*** INPUT RECORDS ***

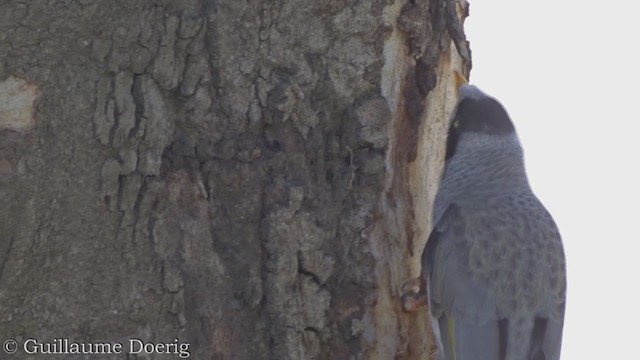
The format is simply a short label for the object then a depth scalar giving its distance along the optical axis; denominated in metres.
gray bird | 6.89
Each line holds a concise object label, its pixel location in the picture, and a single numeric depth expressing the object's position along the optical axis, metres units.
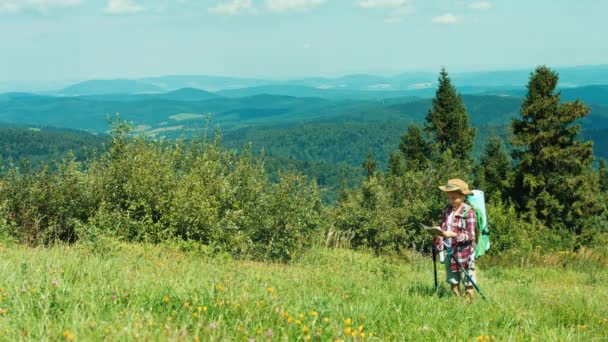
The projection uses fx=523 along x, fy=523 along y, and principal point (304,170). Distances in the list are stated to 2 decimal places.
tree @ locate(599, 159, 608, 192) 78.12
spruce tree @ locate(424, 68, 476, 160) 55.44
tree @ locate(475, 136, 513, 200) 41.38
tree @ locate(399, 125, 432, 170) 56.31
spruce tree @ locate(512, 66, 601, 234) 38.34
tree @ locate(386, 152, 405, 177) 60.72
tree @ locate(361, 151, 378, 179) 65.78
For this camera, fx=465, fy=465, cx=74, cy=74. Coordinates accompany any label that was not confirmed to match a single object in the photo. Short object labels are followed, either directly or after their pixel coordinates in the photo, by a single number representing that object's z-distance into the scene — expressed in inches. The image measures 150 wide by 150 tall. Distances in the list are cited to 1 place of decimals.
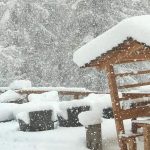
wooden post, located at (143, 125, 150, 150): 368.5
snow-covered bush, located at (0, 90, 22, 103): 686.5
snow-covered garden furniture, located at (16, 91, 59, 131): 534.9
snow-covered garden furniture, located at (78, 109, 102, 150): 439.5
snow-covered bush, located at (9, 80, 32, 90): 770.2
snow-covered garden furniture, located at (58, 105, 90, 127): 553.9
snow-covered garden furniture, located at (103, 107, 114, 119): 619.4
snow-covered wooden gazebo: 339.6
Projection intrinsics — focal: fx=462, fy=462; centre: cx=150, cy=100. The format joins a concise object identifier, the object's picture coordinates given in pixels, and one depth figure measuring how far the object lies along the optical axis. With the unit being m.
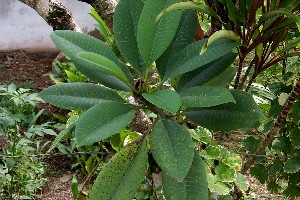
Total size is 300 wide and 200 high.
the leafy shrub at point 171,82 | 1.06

*** End of INPUT RECORDS ***
*** INPUT RECORDS ***

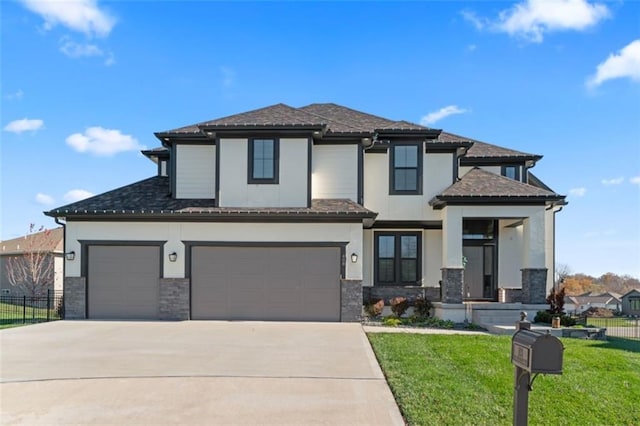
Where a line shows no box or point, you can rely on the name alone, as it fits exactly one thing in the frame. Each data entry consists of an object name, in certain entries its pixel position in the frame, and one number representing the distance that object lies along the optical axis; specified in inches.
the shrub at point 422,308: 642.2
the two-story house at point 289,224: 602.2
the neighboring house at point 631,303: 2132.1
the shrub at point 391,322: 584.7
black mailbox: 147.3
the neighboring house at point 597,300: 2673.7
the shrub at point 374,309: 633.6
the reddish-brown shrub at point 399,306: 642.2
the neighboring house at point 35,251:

*** End of INPUT RECORDS ***

# DIRECTIONS FOR THIS TASK:
I'd like the lines above repeated exactly, from the one that contains "The format is" through the one that contains "spruce tree @ locate(424, 68, 476, 160) 55.44", with no pictures.

# ANSWER BOX:
The format is simply a short label for the object then a depth scalar giving its distance along the optical axis; denominated in metres.
gray bird | 6.89
Each line holds a concise object label, its pixel location in the picture, and a single numeric depth expressing the object's position along the optical axis, metres units.
The projection uses fx=523 along x, fy=523 along y, and principal point (304,170). Distances in the list are stated to 2 decimal places.
tree @ locate(599, 159, 608, 192) 78.12
spruce tree @ locate(424, 68, 476, 160) 55.44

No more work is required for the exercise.